TASK OBJECTIVE: Retrieve each line that contains the word "along" from the entries below.

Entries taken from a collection
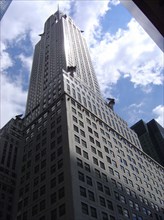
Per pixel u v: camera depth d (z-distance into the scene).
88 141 75.12
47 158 71.00
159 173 103.38
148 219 74.06
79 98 91.50
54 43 153.75
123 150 91.38
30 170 74.38
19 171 78.44
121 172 79.50
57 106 83.56
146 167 97.69
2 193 97.81
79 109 84.25
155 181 95.69
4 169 106.44
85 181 61.84
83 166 65.12
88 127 80.81
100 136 83.56
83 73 128.00
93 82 129.00
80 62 138.25
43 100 96.25
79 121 78.94
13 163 112.25
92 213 56.25
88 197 58.69
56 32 166.38
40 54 157.25
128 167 85.69
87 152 70.88
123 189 73.88
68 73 107.94
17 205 68.56
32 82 132.88
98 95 115.88
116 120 105.81
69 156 63.38
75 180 58.97
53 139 73.94
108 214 60.53
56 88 93.12
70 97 85.56
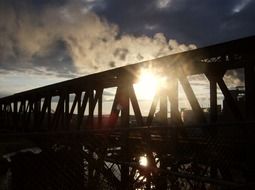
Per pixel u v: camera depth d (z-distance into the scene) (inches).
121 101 424.5
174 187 214.4
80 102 566.3
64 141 188.9
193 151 275.3
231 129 293.9
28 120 868.6
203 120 315.3
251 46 288.7
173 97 356.8
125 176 249.8
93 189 198.4
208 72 325.4
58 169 186.7
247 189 161.0
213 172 259.0
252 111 273.0
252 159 257.1
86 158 196.5
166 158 286.8
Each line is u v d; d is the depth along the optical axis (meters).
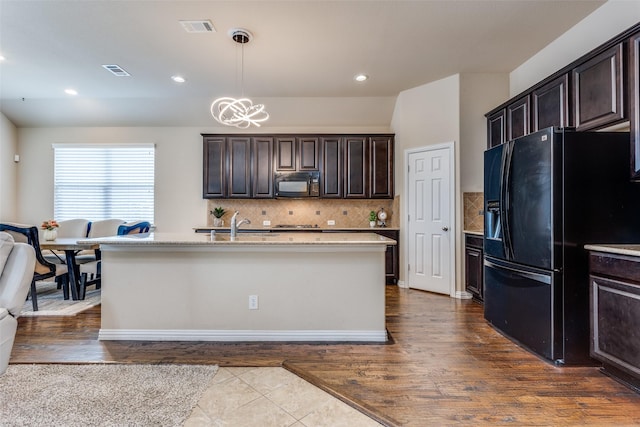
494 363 2.26
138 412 1.69
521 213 2.47
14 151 5.36
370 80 4.17
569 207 2.19
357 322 2.68
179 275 2.67
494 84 3.98
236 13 2.70
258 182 5.07
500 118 3.67
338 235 3.21
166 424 1.60
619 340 1.92
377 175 4.96
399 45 3.26
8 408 1.71
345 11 2.69
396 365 2.23
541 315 2.30
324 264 2.67
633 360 1.83
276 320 2.68
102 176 5.47
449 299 3.93
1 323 2.03
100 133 5.44
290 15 2.73
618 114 2.22
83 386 1.93
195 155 5.45
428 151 4.31
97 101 4.91
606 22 2.65
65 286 3.79
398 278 4.70
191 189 5.46
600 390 1.92
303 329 2.68
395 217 4.95
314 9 2.65
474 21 2.86
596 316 2.08
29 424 1.58
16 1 2.53
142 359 2.30
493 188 2.85
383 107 4.99
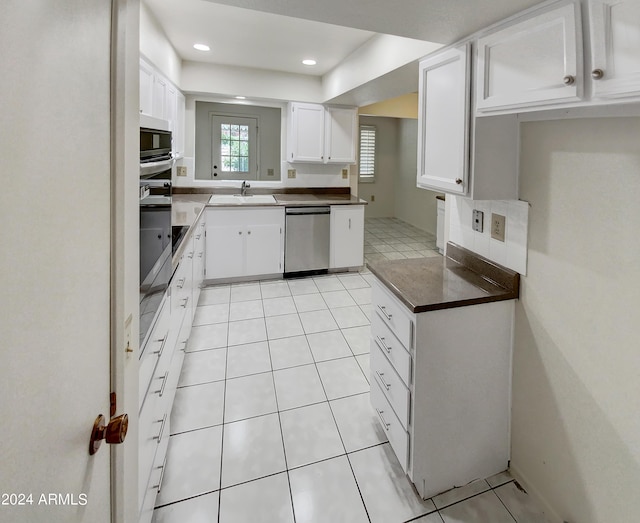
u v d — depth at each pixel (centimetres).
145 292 131
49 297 49
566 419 138
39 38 45
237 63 387
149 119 134
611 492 123
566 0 104
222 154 468
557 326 139
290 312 340
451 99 166
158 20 276
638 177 108
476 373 158
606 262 119
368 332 304
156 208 147
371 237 663
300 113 429
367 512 149
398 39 236
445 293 156
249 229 404
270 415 204
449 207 208
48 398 49
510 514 149
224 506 150
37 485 46
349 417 204
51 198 49
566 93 105
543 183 142
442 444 156
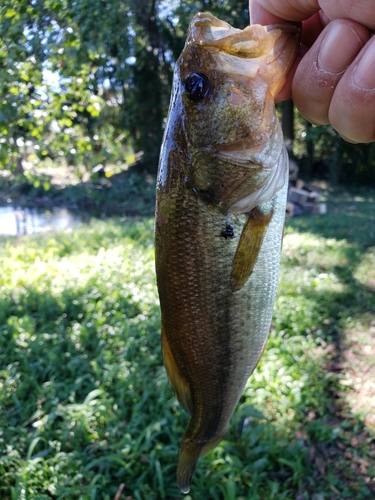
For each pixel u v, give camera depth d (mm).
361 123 125
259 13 155
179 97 150
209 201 148
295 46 144
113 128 2066
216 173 147
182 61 149
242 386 168
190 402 177
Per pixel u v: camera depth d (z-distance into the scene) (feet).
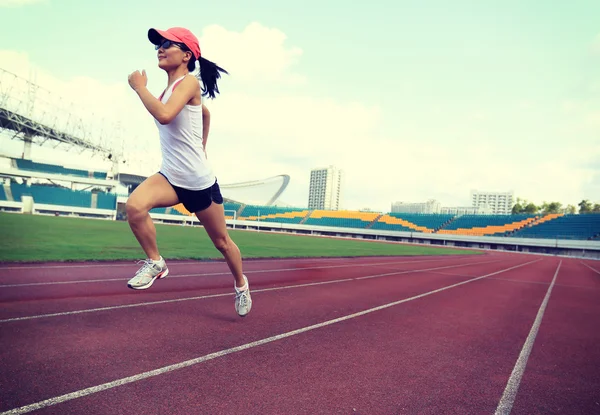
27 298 14.78
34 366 8.06
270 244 72.08
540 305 22.68
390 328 14.02
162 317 13.03
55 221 90.89
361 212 227.61
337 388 8.19
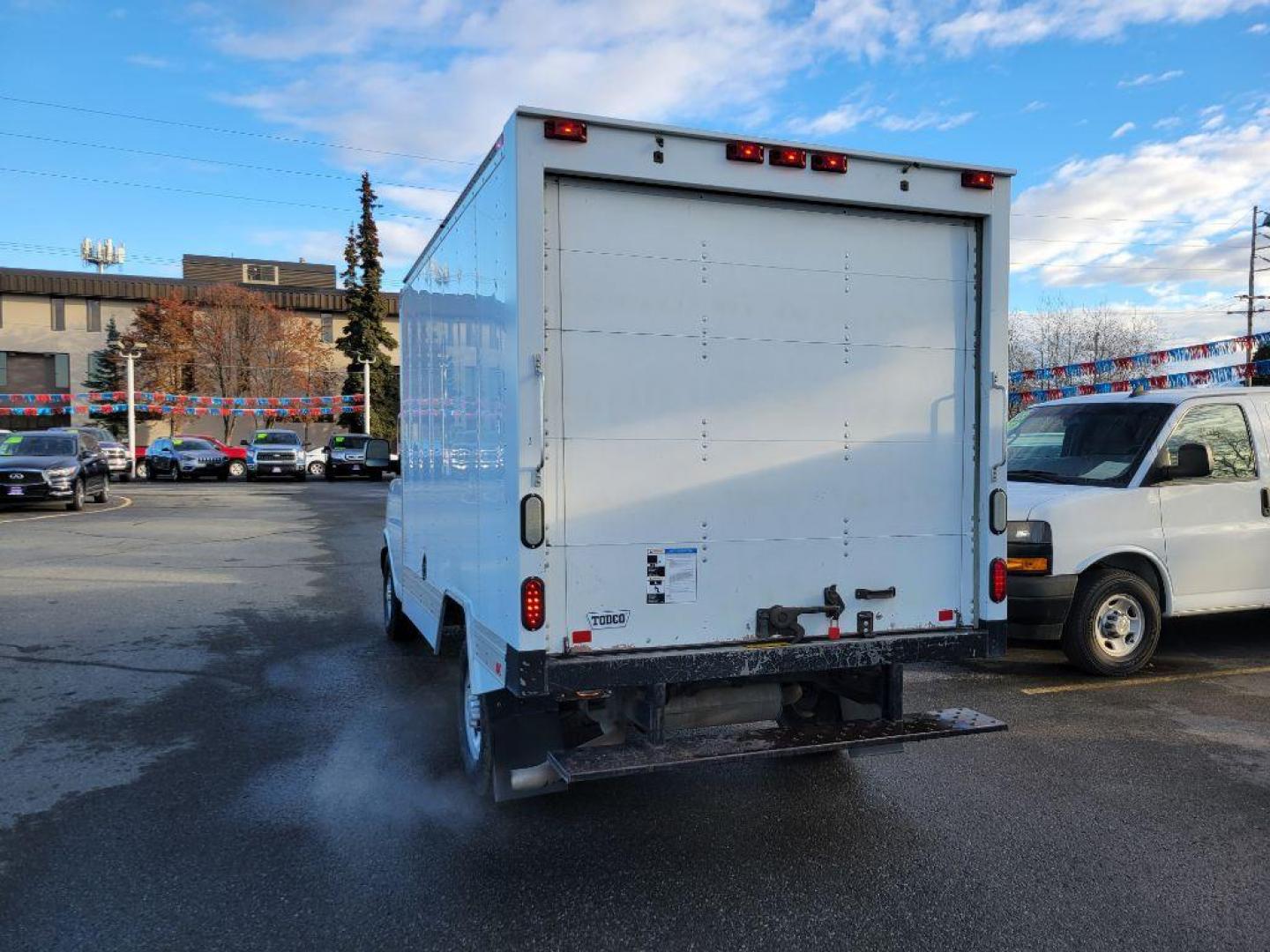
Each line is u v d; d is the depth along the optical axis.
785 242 4.00
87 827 4.24
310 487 30.30
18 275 52.25
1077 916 3.46
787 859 3.93
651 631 3.81
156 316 49.41
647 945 3.27
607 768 3.64
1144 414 7.36
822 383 4.07
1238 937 3.33
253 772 4.94
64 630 8.40
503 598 3.79
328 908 3.52
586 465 3.69
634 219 3.76
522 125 3.54
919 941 3.29
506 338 3.67
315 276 66.06
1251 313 43.38
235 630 8.43
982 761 5.14
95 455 21.70
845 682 4.43
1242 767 5.05
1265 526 7.34
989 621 4.32
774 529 4.00
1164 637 8.41
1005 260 4.29
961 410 4.34
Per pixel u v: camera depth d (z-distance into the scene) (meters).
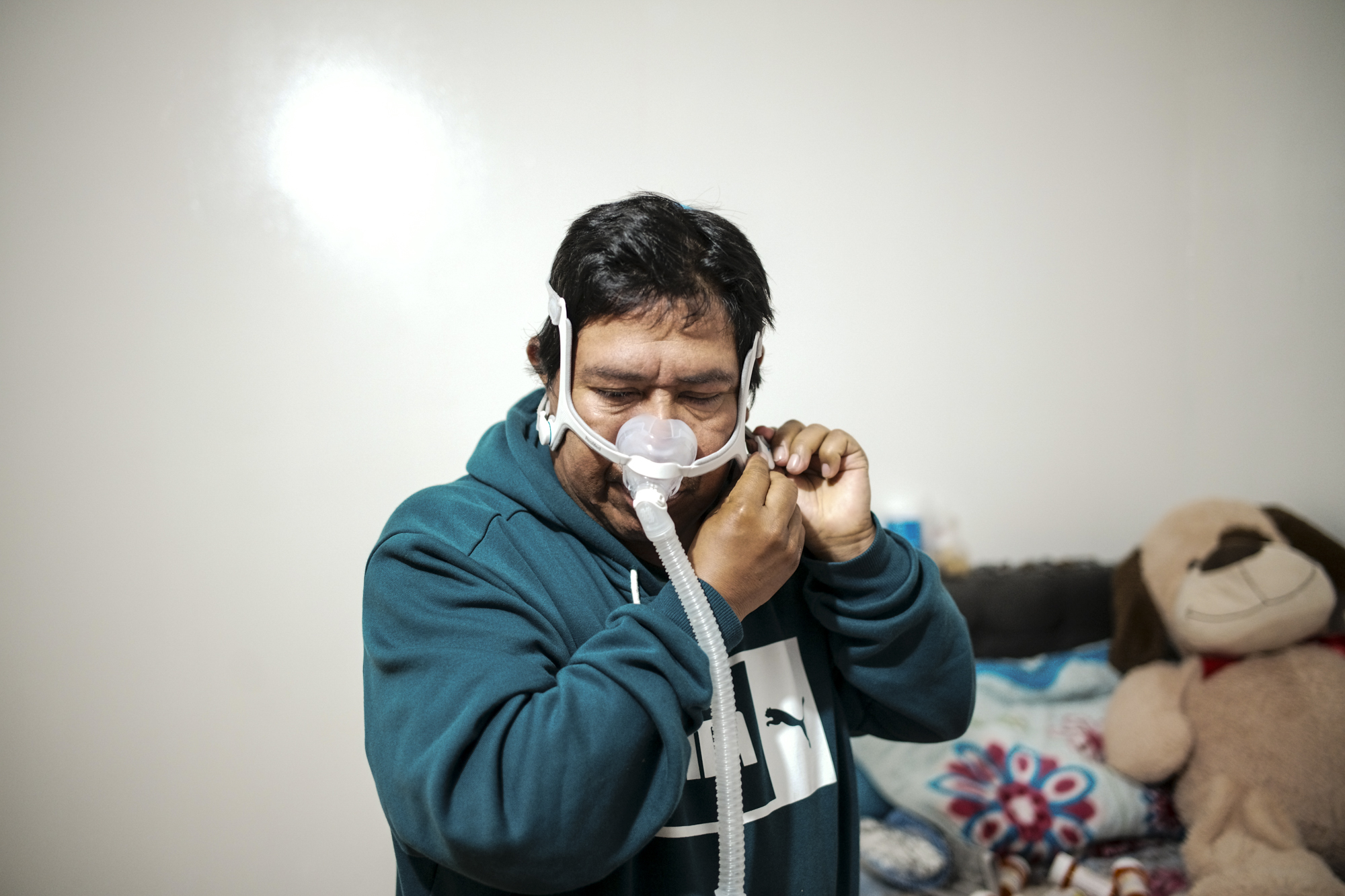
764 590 0.69
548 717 0.59
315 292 1.72
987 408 2.14
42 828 1.60
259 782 1.68
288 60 1.71
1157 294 2.26
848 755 0.84
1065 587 2.05
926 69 2.08
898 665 0.81
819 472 0.82
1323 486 2.11
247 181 1.70
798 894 0.76
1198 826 1.63
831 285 2.02
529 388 1.81
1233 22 2.24
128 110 1.65
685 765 0.61
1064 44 2.19
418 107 1.77
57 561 1.61
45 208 1.62
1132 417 2.25
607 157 1.86
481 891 0.69
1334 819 1.55
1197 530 1.90
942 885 1.62
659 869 0.70
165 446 1.66
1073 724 1.84
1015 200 2.15
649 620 0.63
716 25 1.94
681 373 0.66
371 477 1.74
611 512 0.73
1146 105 2.25
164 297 1.66
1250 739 1.64
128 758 1.63
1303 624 1.70
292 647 1.70
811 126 2.00
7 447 1.59
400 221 1.76
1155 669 1.83
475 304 1.79
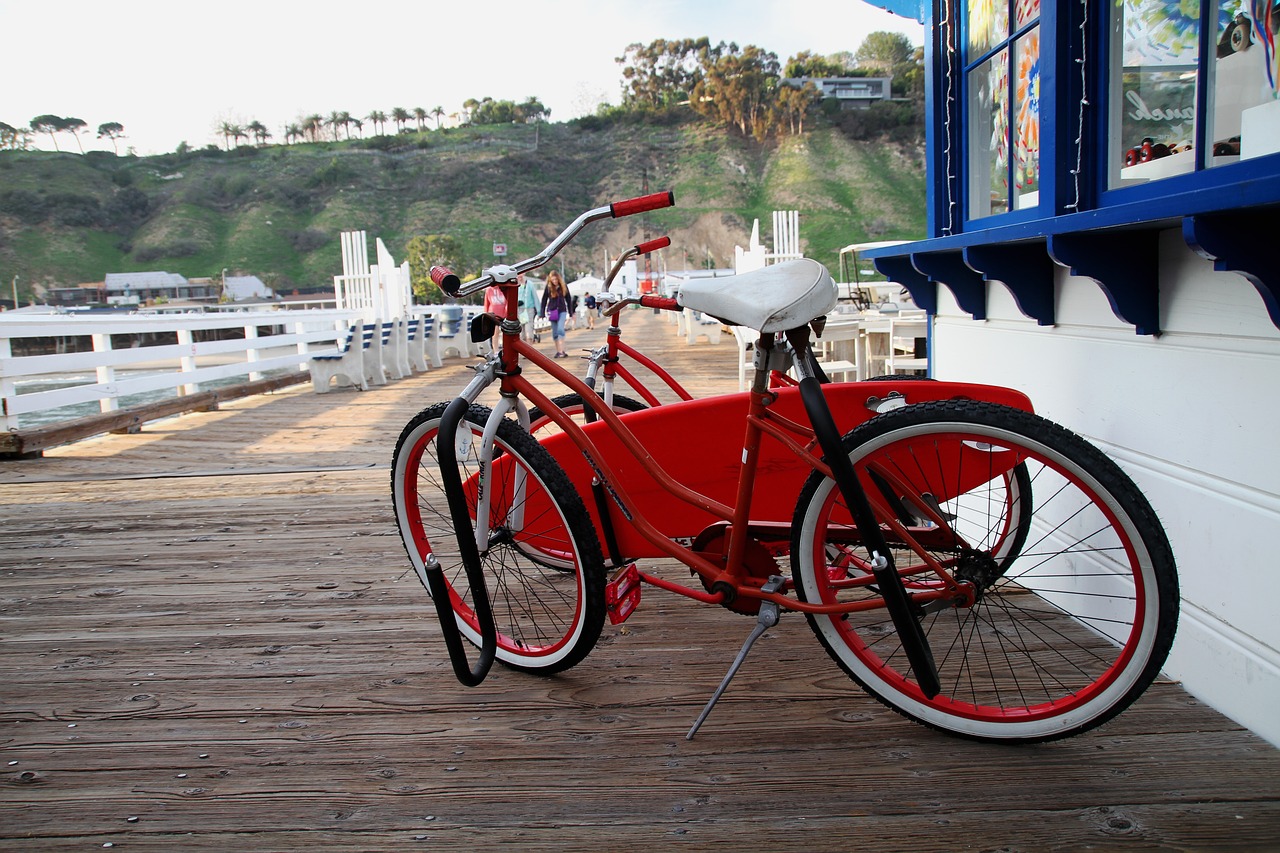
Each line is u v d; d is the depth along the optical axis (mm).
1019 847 1519
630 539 2279
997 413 1693
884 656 2287
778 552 2230
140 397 12172
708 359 12398
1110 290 1999
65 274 102750
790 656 2363
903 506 1964
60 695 2262
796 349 1777
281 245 110062
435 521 3910
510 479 2336
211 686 2293
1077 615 2455
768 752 1873
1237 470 1806
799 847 1550
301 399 9719
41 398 6375
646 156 125750
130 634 2674
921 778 1746
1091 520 2361
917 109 124062
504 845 1589
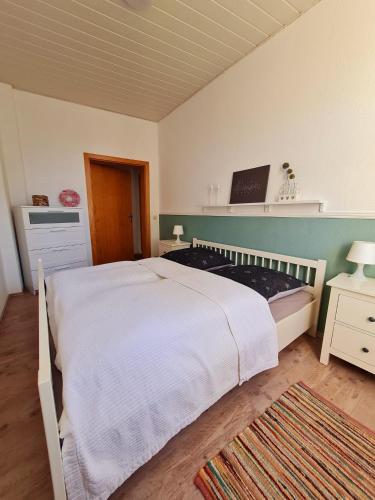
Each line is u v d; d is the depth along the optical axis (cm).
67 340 91
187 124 316
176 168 352
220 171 269
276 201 206
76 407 73
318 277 181
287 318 156
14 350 184
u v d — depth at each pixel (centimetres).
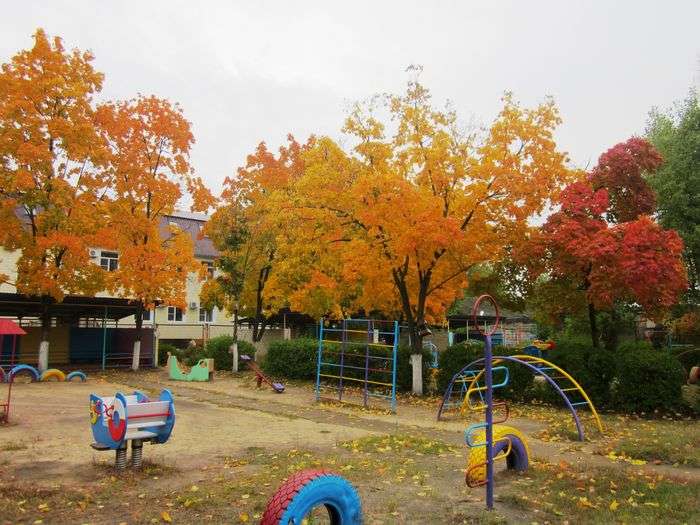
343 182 1714
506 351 1518
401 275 1694
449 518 514
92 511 535
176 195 2372
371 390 1784
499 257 1614
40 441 912
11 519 509
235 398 1620
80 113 2103
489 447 558
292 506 379
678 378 1270
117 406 701
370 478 661
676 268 1302
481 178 1518
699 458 779
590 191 1479
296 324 3512
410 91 1638
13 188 1923
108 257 3544
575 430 1051
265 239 2428
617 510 537
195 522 505
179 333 3956
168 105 2397
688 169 2109
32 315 2562
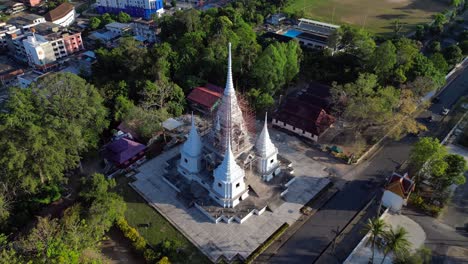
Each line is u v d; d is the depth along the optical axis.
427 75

SOLUTION TO THIS PROBLEM:
Each line is u v d; d is the depth along the optical axis (meters).
Each line is u v d; d is the depth along the optical axis.
Each line is u v d; d is the depth along the optical axis (mm).
Each line is u v d; d is the depth along the optical axis (cm).
Each line is u v d; d is the depth along the optical axis.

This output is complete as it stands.